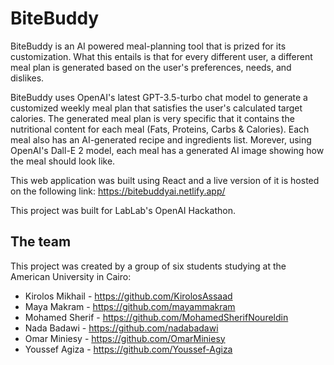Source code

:# BiteBuddy
BiteBuddy is an AI powered meal-planning tool that is prized for its customization. What this entails is that for every different user, a different meal plan is generated based on the user's preferences, needs, and dislikes. 

BiteBuddy uses OpenAI's latest GPT-3.5-turbo chat model to generate a customized weekly meal plan that satisfies the user's calculated target calories. The generated meal plan is very specific that it contains the nutritional content for each meal (Fats, Proteins, Carbs & Calories). Each meal also has an AI-generated recipe and ingredients list. Morever, using OpenAI's Dall-E 2 model, each meal has a generated AI image showing how the meal should look like.

This web application was built using React and a live version of it is hosted on the following link: 
https://bitebuddyai.netlify.app/

This project was built for LabLab's OpenAI Hackathon. 

## The team
This project was created by a group of six students studying at the American University in Cairo:
- Kirolos Mikhail - https://github.com/KirolosAssaad
- Maya Makram - https://github.com/mayammakram
- Mohamed Sherif - https://github.com/MohamedSherifNoureldin 
- Nada Badawi - https://github.com/nadabadawi
- Omar Miniesy - https://github.com/OmarMiniesy
- Youssef Agiza - https://github.com/Youssef-Agiza
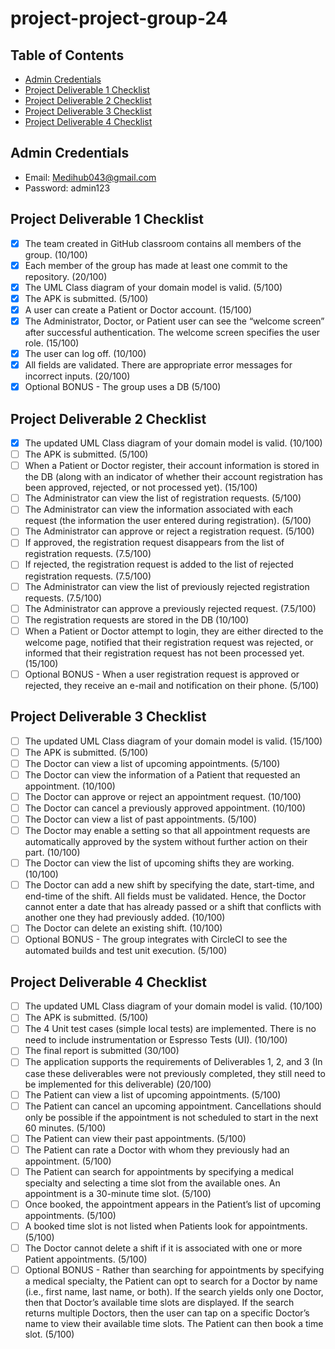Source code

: # project-project-group-24

## Table of Contents
- [Admin Credentials](#admin-credentials)
- [Project Deliverable 1 Checklist](#project-deliverable-1-checklist)
- [Project Deliverable 2 Checklist](#project-deliverable-2-checklist)
- [Project Deliverable 3 Checklist](#project-deliverable-3-checklist)
- [Project Deliverable 4 Checklist](#project-deliverable-4-checklist)

## Admin Credentials
- Email: Medihub043@gmail.com
- Password: admin123

## Project Deliverable 1 Checklist
- [X] The team created in GitHub classroom contains all members of the group. (10/100)
- [X] Each member of the group has made at least one commit to the repository. (20/100)
- [X] The UML Class diagram of your domain model is valid. (5/100)
- [X] The APK is submitted. (5/100)
- [X] A user can create a Patient or Doctor account. (15/100)
- [X] The Administrator, Doctor, or Patient user can see the “welcome screen” after successful authentication. The welcome screen specifies the user role. (15/100)
- [X] The user can log off. (10/100)
- [X] All fields are validated. There are appropriate error messages for incorrect inputs. (20/100)
- [X] Optional BONUS - The group uses a DB (5/100)

## Project Deliverable 2 Checklist
- [X] The updated UML Class diagram of your domain model is valid. (10/100)
- [ ] The APK is submitted. (5/100)
- [ ] When a Patient or Doctor register, their account information is stored in the DB (along with an indicator of whether their account registration has been approved, rejected, or not processed yet). (15/100)
- [ ] The Administrator can view the list of registration requests. (5/100)
- [ ] The Administrator can view the information associated with each request (the information the user entered during registration). (5/100)
- [ ] The Administrator can approve or reject a registration request. (5/100)
- [ ] If approved, the registration request disappears from the list of registration requests. (7.5/100)
- [ ] If rejected, the registration request is added to the list of rejected registration requests. (7.5/100)
- [ ] The Administrator can view the list of previously rejected registration requests. (7.5/100)
- [ ] The Administrator can approve a previously rejected request. (7.5/100)
- [ ] The registration requests are stored in the DB (10/100)
- [ ] When a Patient or Doctor attempt to login, they are either directed to the welcome page, notified that their registration request was rejected, or informed that their registration request has not been processed yet. (15/100)
- [ ] Optional BONUS - When a user registration request is approved or rejected, they receive an e-mail and notification on their phone. (5/100)

## Project Deliverable 3 Checklist
- [ ] The updated UML Class diagram of your domain model is valid. (15/100)
- [ ] The APK is submitted. (5/100)
- [ ] The Doctor can view a list of upcoming appointments. (5/100)
- [ ] The Doctor can view the information of a Patient that requested an appointment. (10/100)
- [ ] The Doctor can approve or reject an appointment request. (10/100)
- [ ] The Doctor can cancel a previously approved appointment. (10/100)
- [ ] The Doctor can view a list of past appointments. (5/100)
- [ ] The Doctor may enable a setting so that all appointment requests are automatically approved by the system without further action on their part. (10/100)
- [ ] The Doctor can view the list of upcoming shifts they are working. (10/100)
- [ ] The Doctor can add a new shift by specifying the date, start-time, and end-time of the shift. All fields must be validated. Hence, the Doctor cannot enter a date that has already passed or a shift that conflicts with another one they had previously added. (10/100)
- [ ] The Doctor can delete an existing shift. (10/100)
- [ ] Optional BONUS - The group integrates with CircleCI to see the automated builds and test unit execution. (5/100)

## Project Deliverable 4 Checklist
- [ ] The updated UML Class diagram of your domain model is valid. (10/100)
- [ ] The APK is submitted. (5/100)
- [ ] The 4 Unit test cases (simple local tests) are implemented. There is no need to include instrumentation or Espresso Tests (UI). (10/100)
- [ ] The final report is submitted (30/100)
- [ ] The application supports the requirements of Deliverables 1, 2, and 3 (In case these deliverables were not previously completed, they still need to be implemented for this deliverable) (20/100)
- [ ] The Patient can view a list of upcoming appointments. (5/100)
- [ ] The Patient can cancel an upcoming appointment. Cancellations should only be possible if the appointment is not scheduled to start in the next 60 minutes. (5/100)
- [ ] The Patient can view their past appointments. (5/100)
- [ ] The Patient can rate a Doctor with whom they previously had an appointment. (5/100)
- [ ] The Patient can search for appointments by specifying a medical specialty and selecting a time slot from the available ones. An appointment is a 30-minute time slot. (5/100)
- [ ] Once booked, the appointment appears in the Patient’s list of upcoming appointments. (5/100)
- [ ] A booked time slot is not listed when Patients look for appointments. (5/100)
- [ ] The Doctor cannot delete a shift if it is associated with one or more Patient appointments. (5/100)
- [ ] Optional BONUS - Rather than searching for appointments by specifying a medical
                       specialty, the Patient can opt to search for a Doctor by name (i.e., first name, last
                       name, or both). If the search yields only one Doctor, then that Doctor’s available
                       time slots are displayed. If the search returns multiple Doctors, then the user can
                       tap on a specific Doctor’s name to view their available time slots. The Patient can
                       then book a time slot. (5/100)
::::::::
WHAT TO PRODUCE | Pictures should not appear; only the lines from the start of the listing above to the line containing "BiteBuddy is an", both ends included, are to be repeated exactly.

EXPECTED ANSWER |
Source code

:# BiteBuddy
BiteBuddy is an AI powered meal-planning tool that is prized for its customization. What this entails is that for every different user, a different meal plan is generated based on the user's preferences, needs, and dislikes. 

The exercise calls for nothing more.